Quatrième réunion de l’« Alliance du nucléaire » cette année
C’est encore une fois notre pays qui s’est trouvé à l’origine de l’organisation de cette nouvelle réunion des pays de l’UE partisans de l’énergie nucléaire. Celle-ci s’est déroulée à Valladolid, en Espagne, à l’occasion du premier Conseil européen informel de l’Énergie sous présidence espagnole du Conseil de l’UE. L’Espagne occupe en effet cette fonction depuis le 1er juillet et la conservera jusqu’à la fin de l’année.
Avant cette rencontre de l’« Alliance du nucléaire » de Valladolid, trois autres entrevues avaient déjà eu lieu cette année :
- la première fin février à Stockholm, alors que la Suède présidait l’UE ;
- la deuxième en mars à Bruxelles ;
- la troisième mi-mai à Paris, pour une réunion formelle.
Cette quatrième assemblée espagnole a rassemblé :
- 12 États différents : la Bulgarie, la Croatie, la République tchèque, la Finlande, la France, la Hongrie, les Pays-Bas, la Pologne, la Roumanie, la Slovénie, la Slovaquie et la Suède ;
- 2 autres pays en tant qu’observateurs : la Belgique et l’Italie.
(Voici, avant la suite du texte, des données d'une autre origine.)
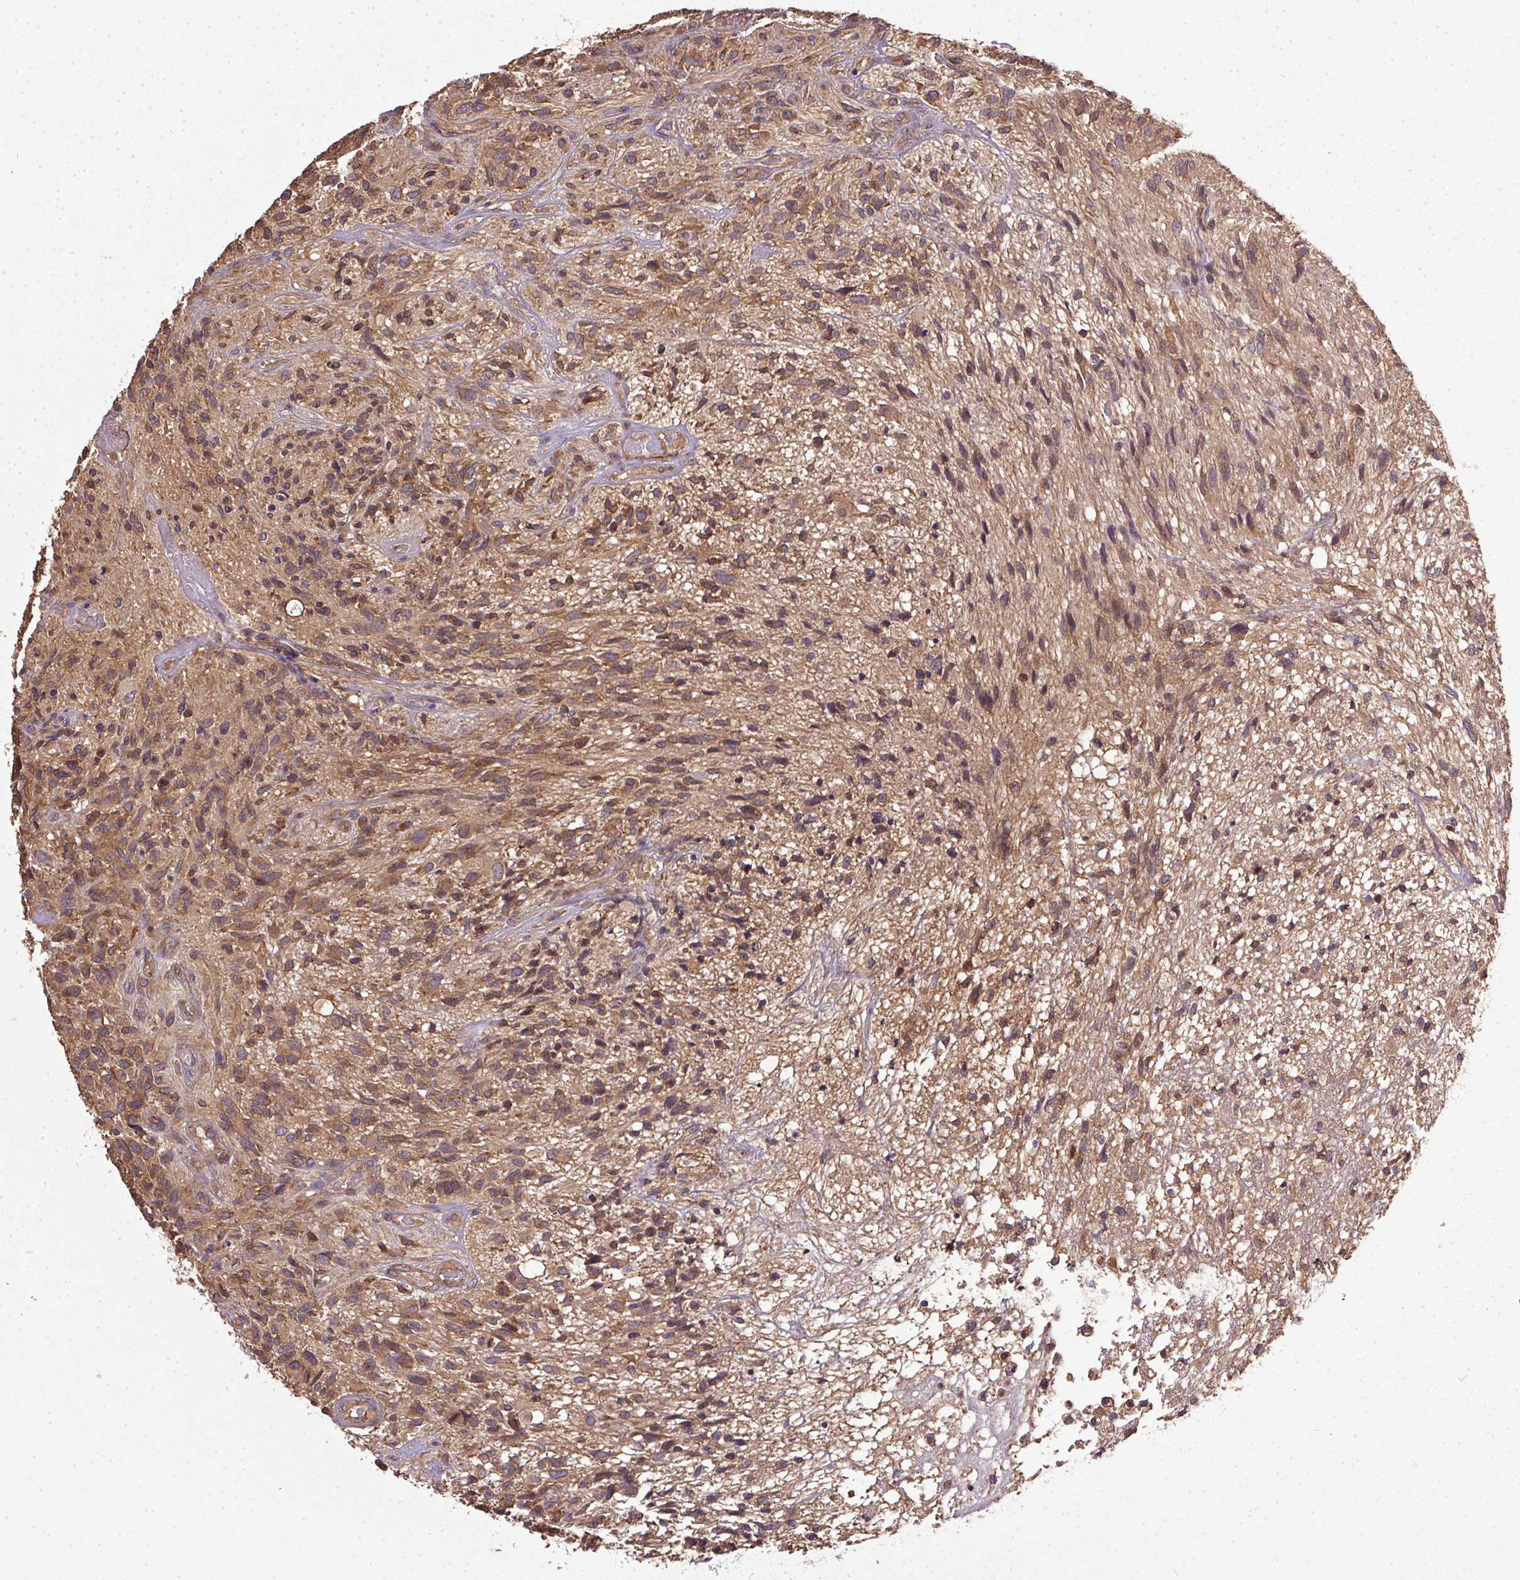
{"staining": {"intensity": "moderate", "quantity": ">75%", "location": "cytoplasmic/membranous"}, "tissue": "glioma", "cell_type": "Tumor cells", "image_type": "cancer", "snomed": [{"axis": "morphology", "description": "Glioma, malignant, High grade"}, {"axis": "topography", "description": "Brain"}], "caption": "This micrograph displays IHC staining of human malignant glioma (high-grade), with medium moderate cytoplasmic/membranous positivity in about >75% of tumor cells.", "gene": "EIF2S1", "patient": {"sex": "male", "age": 75}}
De ce fait, ils n’ont pas participé à la rédaction des conclusions de cette réunion ;
- un représentant de la Commission européenne ainsi que Teresa Ribera, ministre espagnole de l’Énergie. Celle-ci était présente en sa qualité d’hôte et de présidente du Conseil de l’Énergie de Valladolid.
Une opposition entre « Alliance du nucléaire » et « Amis du renouvelable » qui reste vive en Europe
Cette réunion du 11 juillet dernier n’est que la dernière étape d’une opposition qui divise, depuis de longs mois, les pays de l’UE. En réaction à la création, en février 2023, de l’« Alliance du nucléaire », le groupe des « Amis du renouvelable » s’est en effet formé au printemps. Il regroupe par exemple l’Autriche, l’Allemagne ou… l’Espagne, qui assure désormais la présidence de l’UE. En mai, de fortes tensions avaient refroidi les relations entre Paris et Madrid à propos de l’hydrogène rose, d’origine nucléaire. En avril, l’Allemagne est officiellement sortie du nucléaire, alors que la France cherche par tous les moyens à développer ce secteur. La question de l’énergie atomique a donc aussi eu pour effet de fragiliser le couple franco-allemand, pourtant moteur dans la construction européenne.
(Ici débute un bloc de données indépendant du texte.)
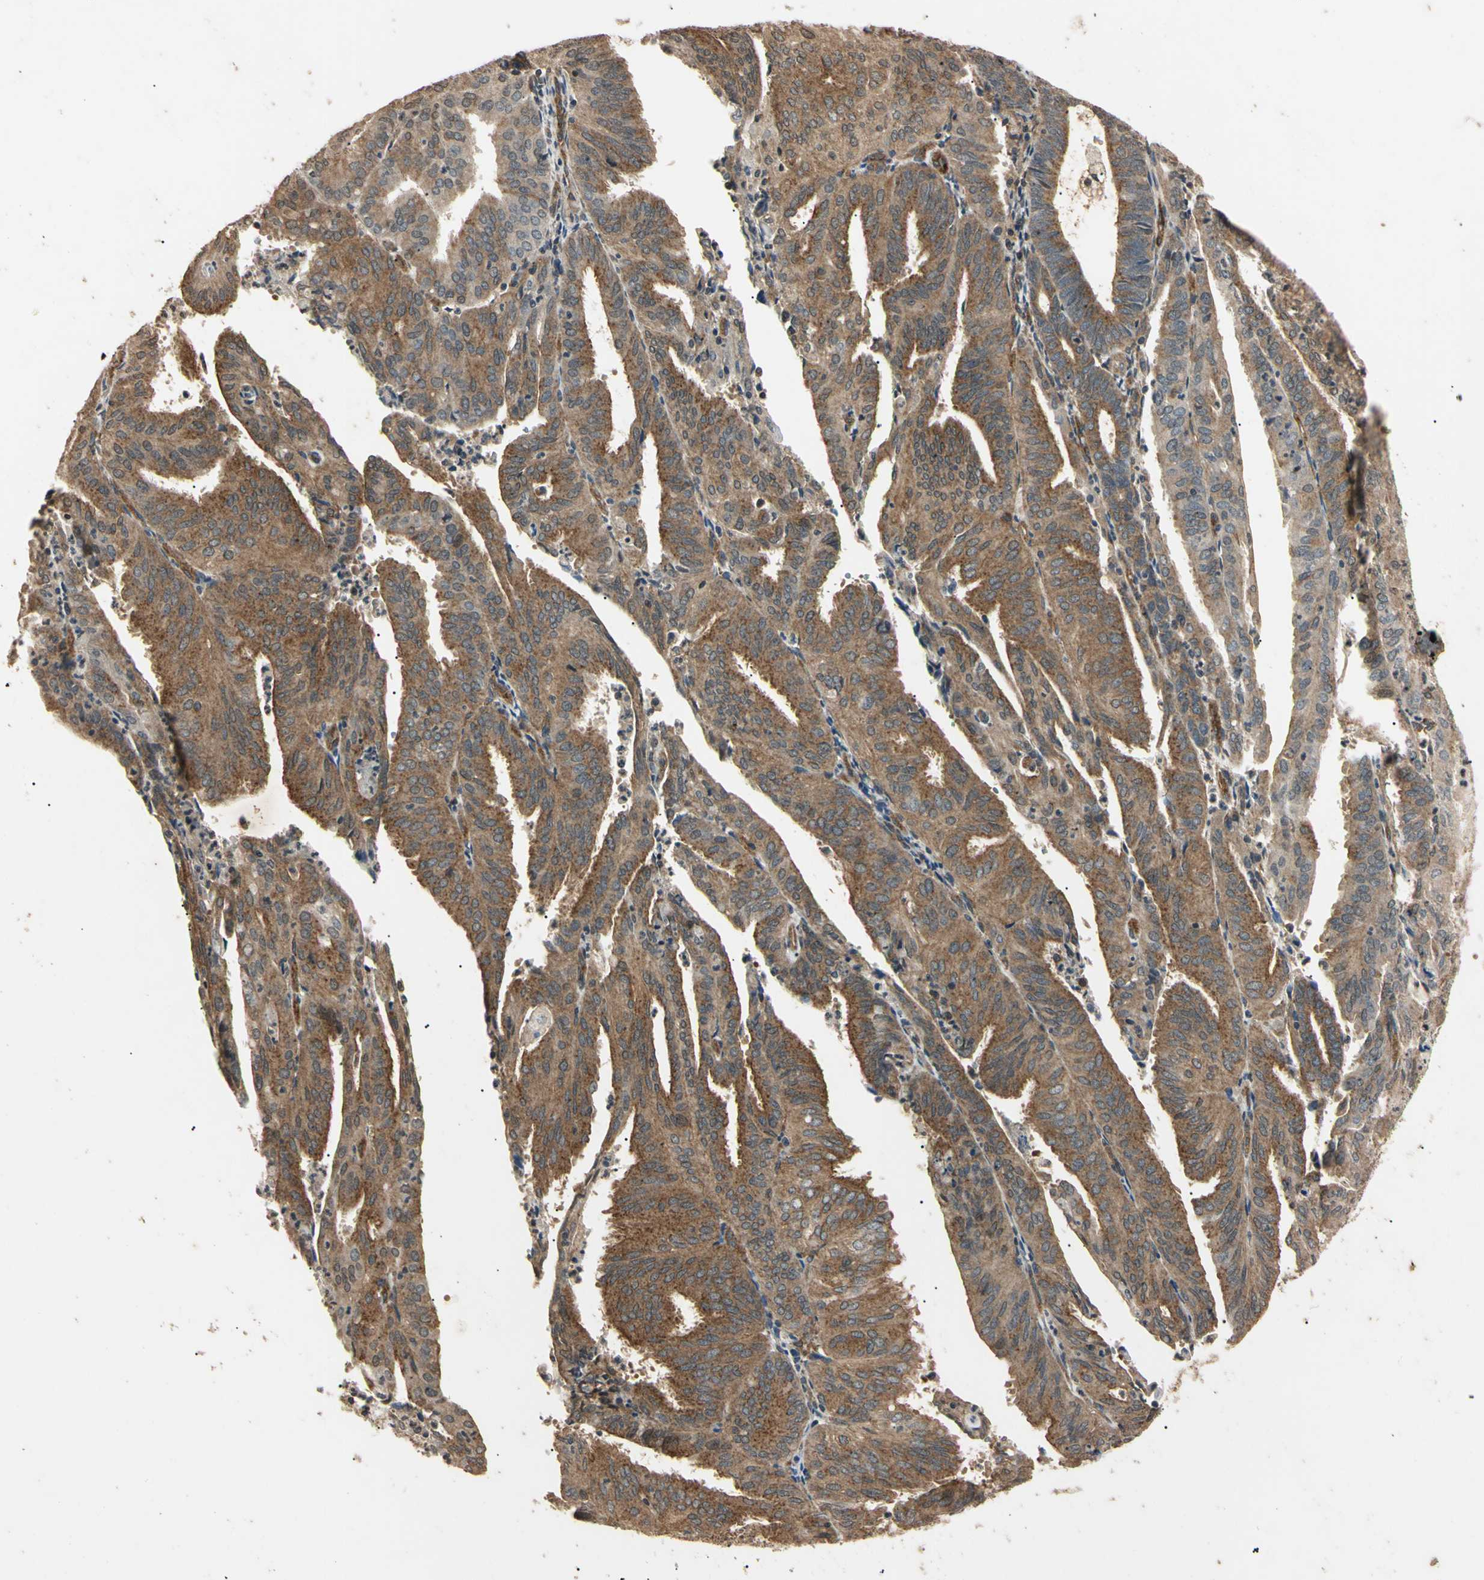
{"staining": {"intensity": "moderate", "quantity": ">75%", "location": "cytoplasmic/membranous"}, "tissue": "endometrial cancer", "cell_type": "Tumor cells", "image_type": "cancer", "snomed": [{"axis": "morphology", "description": "Adenocarcinoma, NOS"}, {"axis": "topography", "description": "Uterus"}], "caption": "Protein staining demonstrates moderate cytoplasmic/membranous expression in approximately >75% of tumor cells in endometrial adenocarcinoma. The staining was performed using DAB to visualize the protein expression in brown, while the nuclei were stained in blue with hematoxylin (Magnification: 20x).", "gene": "EPN1", "patient": {"sex": "female", "age": 60}}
En juin, de par l’action intensive du gouvernement français, le nucléaire a obtenu d’être intégré dans la dernière directive RED III sur les énergies renouvelables. Ce texte acte le rôle des « autres sources d’énergie non-fossiles » pour atteindre la « neutralité carbone d’ici 2050 », l’objectif de l’UE. Sans être précisément nommée, l’énergie atomique est donc malgré tout quand même présente, au grand dam des « Amis du renouvelable ». Alors qu’elle devait y participer, la France avait d’ailleurs ensuite été exclue de leur dernière réunion, organisée fin juin.
Le 11 juillet, en parallèle de l’entrevue des pays pro-nucléaires, une autre réunion présidée par l’Autriche s’est également tenue. Officiellement, il ne s’agissait pas d’un rassemblement des partisans des énergies vertes. Son objet, d’après les principaux États présents, était davantage la réforme du marché européen de l’électricité, qui est en cours. Le but était de travailler sur une position commune réunissant l’Autriche, l’Allemagne, le Luxembourg et neuf autres pays. Reste que les États cités sont bien membres des « Amis du renouvelable »… Toutefois, d’après le média Euractiv, les Pays-Bas, présents à la réunion pro-nucléaire, ont aussi participé à cette autre séance de travail.
Êtes-vous sûr de ne pas payer votre énergie trop cher ?
faire une simulationUne feuille de route qui cherche à mettre sur un pied d’égalité nucléaire et renouvelable
La réunion de l’« Alliance du nucléaire » du 11 juillet s’est conclue par la rédaction d’une feuille de route, remise à la Commission européenne. Ce texte a un but : encourager Bruxelles « à établir une voie claire pour refléter de manière adéquate le rôle de l’énergie nucléaire dans toutes ses communications et propositions ».
Une demande réalisée au nom de la neutralité technologique
L’objectif de l’« Alliance du nucléaire », synthétisé dans sa feuille de route : mettre en place « une nouvelle stratégie sur l’utilisation de l’énergie nucléaire pour l’UE ». Concrètement, ses membres désirent que l’exécutif européen fasse une égale promotion :
- du secteur nucléaire et des projets en cours ;
- et de ceux relevant des énergies renouvelables (EnR).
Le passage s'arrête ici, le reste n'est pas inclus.